#### WORK ORDER:
Look through the entries below and extract exactly the lines from the one containing "none; stroke-linecap: round;" through the one containing "764,9 811,31 798,58", ends included.

#### TASK MATERIAL:
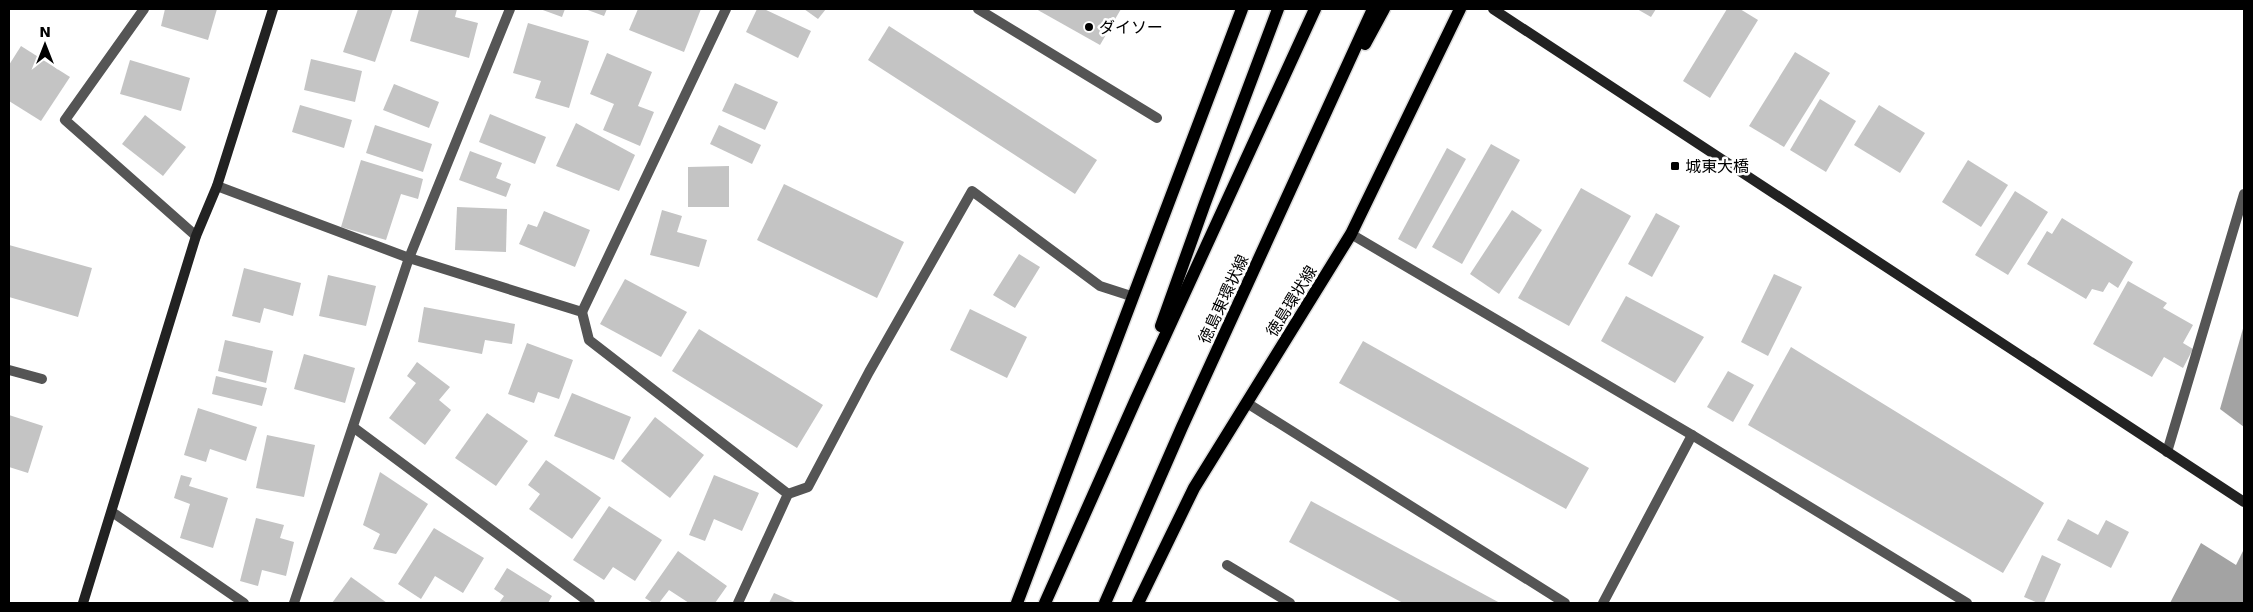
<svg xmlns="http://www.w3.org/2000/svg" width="2253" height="612" viewBox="0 0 2253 612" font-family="'DejaVu Sans','Noto Sans JP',sans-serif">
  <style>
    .water { fill: #a3a3a3 }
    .building { fill: #c4c4c4 }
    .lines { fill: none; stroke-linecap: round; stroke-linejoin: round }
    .primary-casing { stroke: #dbdbdb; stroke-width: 15 }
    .lane { stroke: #555; stroke-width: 10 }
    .street { stroke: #555; stroke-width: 10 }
    .secondary { stroke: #222; stroke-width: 10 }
    .primary { stroke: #000; stroke-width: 12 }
    .poi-dot { fill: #000; stroke: #fff; stroke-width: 2 }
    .labels { text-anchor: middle; stroke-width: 5; stroke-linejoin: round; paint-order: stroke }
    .poi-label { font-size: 16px; fill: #000; stroke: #fff; text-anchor: start }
    .street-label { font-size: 16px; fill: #000; stroke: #fff }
  </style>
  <rect width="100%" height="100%" fill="#fff"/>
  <g class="water">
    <polygon points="2244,325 2244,427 2220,409"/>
    <polygon points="2201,543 2236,565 2244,549 2244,603 2170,603"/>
  </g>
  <g class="building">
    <polygon points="165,9 217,9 208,40 161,26"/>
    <polygon points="358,9 393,9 375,62 343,52"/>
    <polygon points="419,9 457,9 455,17 478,23 469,58 410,41"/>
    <polygon points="540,9 565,9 562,17"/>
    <polygon points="585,9 607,9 604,16"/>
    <polygon points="638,9 701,9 684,52 629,30"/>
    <polygon points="757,9 764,9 811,31 798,58 746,32"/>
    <polygon points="804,9 826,9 818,19"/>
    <polygon points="1036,9 1121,9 1100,45"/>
    <polygon points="1637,9 1656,9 1651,17"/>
    <polygon points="1727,9 1740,9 1758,20 1710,98 1683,81"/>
    <polygon points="528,23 589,41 569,108 535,98 541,81 513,73"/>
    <polygon points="889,26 1097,160 1075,194 868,60"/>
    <polygon points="21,46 70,77 41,121 9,101 9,65"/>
    <polygon points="1795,52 1830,73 1784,147 1749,126"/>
    <polygon points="607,53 652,72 638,106 654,112 640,146 603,130 614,104 590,94"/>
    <polygon points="311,59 362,71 355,102 304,90"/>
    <polygon points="130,60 190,78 181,111 120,94"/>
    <polygon points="735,83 778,102 765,130 722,111"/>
    <polygon points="394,84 439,102 429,128 383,110"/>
    <polygon points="1820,99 1856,121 1826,172 1790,150"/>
    <polygon points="300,105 352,120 344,148 292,132"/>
    <polygon points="1879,105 1925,133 1900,173 1854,145"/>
    <polygon points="490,114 546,137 535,164 479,142"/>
    <polygon points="145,115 186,147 163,176 122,144"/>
    <polygon points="576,123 635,155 619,191 556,166"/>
    <polygon points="375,125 432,144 423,172 366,153"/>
    <polygon points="719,125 761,145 752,164 710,144"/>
    <polygon points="1491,144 1520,160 1462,264 1432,247"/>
    <polygon points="1447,148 1466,159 1416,249 1398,239"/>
    <polygon points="470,151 502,163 496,178 511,184 506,197 459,180"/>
    <polygon points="361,160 423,179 418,199 401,194 386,240 341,227"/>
    <polygon points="1968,160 2008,185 1981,227 1942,202"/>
    <polygon points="729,166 729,207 688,207 688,167"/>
    <polygon points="784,184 904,242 877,298 757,240"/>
    <polygon points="1581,188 1631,216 1569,326 1518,298"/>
    <polygon points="2015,191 2048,212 2008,275 1975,255"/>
    <polygon points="457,207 507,209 506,252 455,250"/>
    <polygon points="662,210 682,216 677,232 707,240 699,267 650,255"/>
    <polygon points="1512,210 1542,230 1499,294 1470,274"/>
    <polygon points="544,211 590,230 575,267 519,244 528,224 537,227"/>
    <polygon points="1656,213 1680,226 1652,277 1628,264"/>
    <polygon points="2062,218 2133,262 2118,288 2109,282 2103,292 2092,289 2086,299 2027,264 2047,231 2052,234"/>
    <polygon points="9,245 92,268 78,317 9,297"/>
    <polygon points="1019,254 1040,267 1015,308 993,295"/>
    <polygon points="244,268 301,283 293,316 264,308 260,323 232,316"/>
    <polygon points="1774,274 1802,287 1768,356 1741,342"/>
    <polygon points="328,275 376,286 366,326 319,316"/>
    <polygon points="625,279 687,312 661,357 600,324"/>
    <polygon points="2128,281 2167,303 2163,308 2193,325 2183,343 2193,349 2183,368 2164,357 2152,377 2093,344"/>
    <polygon points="1626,296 1704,337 1675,383 1601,341"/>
    <polygon points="424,307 515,324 512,344 485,340 482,354 418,342"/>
    <polygon points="970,309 1027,337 1007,378 950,350"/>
    <polygon points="699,329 823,405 797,448 672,371"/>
    <polygon points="225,340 273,351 266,383 218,371"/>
    <polygon points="1363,341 1589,468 1566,509 1339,383"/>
    <polygon points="527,343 573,360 559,399 538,392 534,403 508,394"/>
    <polygon points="1791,347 2044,503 2003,573 1748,425"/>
    <polygon points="304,354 355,368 345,403 294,389"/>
    <polygon points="417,362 450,387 439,400 451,410 425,445 389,418 416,383 407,376"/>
    <polygon points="1728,371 1754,385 1733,422 1707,407"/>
    <polygon points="216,376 267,388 262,406 212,394"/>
    <polygon points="572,393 631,417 614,460 554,436"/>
    <polygon points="198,408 257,427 246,461 210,449 206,462 184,455"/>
    <polygon points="487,413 528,441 496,486 455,458"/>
    <polygon points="9,415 43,426 28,473 9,467"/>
    <polygon points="655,417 704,455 670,498 621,461"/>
    <polygon points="267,435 315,445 304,497 256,488"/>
    <polygon points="546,460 601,498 572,539 529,509 540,494 528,485"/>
    <polygon points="380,472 428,504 396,554 373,549 380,534 363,525"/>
    <polygon points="181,475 192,478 189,486 228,498 213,548 180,538 190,504 174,498"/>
    <polygon points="714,475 759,493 742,531 714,519 705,541 689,535"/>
    <polygon points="1311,501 1500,603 1403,603 1289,542"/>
    <polygon points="609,506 662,540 635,581 613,567 604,580 573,560"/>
    <polygon points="256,518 284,525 280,538 294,542 286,576 262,570 258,586 240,581"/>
    <polygon points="2068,519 2098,535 2106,520 2129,532 2111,568 2057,540"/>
    <polygon points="434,528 484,558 463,593 435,576 421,599 398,584"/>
    <polygon points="678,551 727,586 715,603 689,603 669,590 659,603 653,603 645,598"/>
    <polygon points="2042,555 2061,564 2044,603 2038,603 2024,597"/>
    <polygon points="507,568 552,596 548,603 499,603 504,596 494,589"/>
    <polygon points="351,577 387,603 332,603"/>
    <polygon points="774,593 797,603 769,603"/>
  </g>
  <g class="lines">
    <g class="primary-casing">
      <g id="primary">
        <polyline points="1365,44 1384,9"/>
        <polyline points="1161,326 1205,203 1278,9"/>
        <polyline points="1017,603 1242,9"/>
        <polyline points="1045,603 1136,399 1315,9"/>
        <polyline points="1105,603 1182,427 1373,9"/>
        <polyline points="1138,603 1194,488 1351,234 1460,9"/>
      </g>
    </g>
    <polyline class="lane" points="9,370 42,379"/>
    <g class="street">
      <polyline points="144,9 65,120 196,236"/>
      <polyline points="978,9 1157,118"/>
      <polyline points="217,186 409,258 582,312 589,340 788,494 738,603"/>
      <polyline points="1351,234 1692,435 1967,603"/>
      <polyline points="582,312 726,9"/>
      <polyline points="1247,403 1565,603"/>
      <polyline points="353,427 590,603"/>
      <polyline points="2167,452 2244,194"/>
      <polyline points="788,494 808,487 869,372 972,191 1100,286 1131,296"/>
      <polyline points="112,512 244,603"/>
      <polyline points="1227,565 1290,603"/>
      <polyline points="294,603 409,258 510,9"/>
      <polyline points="1603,603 1692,435"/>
    </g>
    <g class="secondary">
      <polyline points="1493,9 2244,502"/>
      <polyline points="83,603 196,236 217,186 273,9"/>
    </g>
    <use href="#primary" class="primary"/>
  </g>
  <g class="poi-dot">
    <circle cx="1089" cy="27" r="5"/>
    <rect x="1670" y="161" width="10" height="10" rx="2.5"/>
  </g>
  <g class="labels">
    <g class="poi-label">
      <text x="1099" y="33">ダイソー</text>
      <text x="1685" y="172">城東大橋</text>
    </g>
    <g class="street-label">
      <text transform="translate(1223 299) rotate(-65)" y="6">徳島東環状線</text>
      <text transform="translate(1291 301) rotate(-58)" y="6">徳島環状線</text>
    </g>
  </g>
  <rect width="2253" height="612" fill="none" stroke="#000000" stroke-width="20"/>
  <g transform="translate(45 45)" stroke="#ffffff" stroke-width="4" paint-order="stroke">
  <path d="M0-4L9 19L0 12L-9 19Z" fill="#000000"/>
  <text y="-8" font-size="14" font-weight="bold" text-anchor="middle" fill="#000000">N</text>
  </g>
</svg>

#### FINISHED TASK:
    .lines { fill: none; stroke-linecap: round; stroke-linejoin: round }
    .primary-casing { stroke: #dbdbdb; stroke-width: 15 }
    .lane { stroke: #555; stroke-width: 10 }
    .street { stroke: #555; stroke-width: 10 }
    .secondary { stroke: #222; stroke-width: 10 }
    .primary { stroke: #000; stroke-width: 12 }
    .poi-dot { fill: #000; stroke: #fff; stroke-width: 2 }
    .labels { text-anchor: middle; stroke-width: 5; stroke-linejoin: round; paint-order: stroke }
    .poi-label { font-size: 16px; fill: #000; stroke: #fff; text-anchor: start }
    .street-label { font-size: 16px; fill: #000; stroke: #fff }
  </style>
  <rect width="100%" height="100%" fill="#fff"/>
  <g class="water">
    <polygon points="2244,325 2244,427 2220,409"/>
    <polygon points="2201,543 2236,565 2244,549 2244,603 2170,603"/>
  </g>
  <g class="building">
    <polygon points="165,9 217,9 208,40 161,26"/>
    <polygon points="358,9 393,9 375,62 343,52"/>
    <polygon points="419,9 457,9 455,17 478,23 469,58 410,41"/>
    <polygon points="540,9 565,9 562,17"/>
    <polygon points="585,9 607,9 604,16"/>
    <polygon points="638,9 701,9 684,52 629,30"/>
    <polygon points="757,9 764,9 811,31 798,58 746,32"/>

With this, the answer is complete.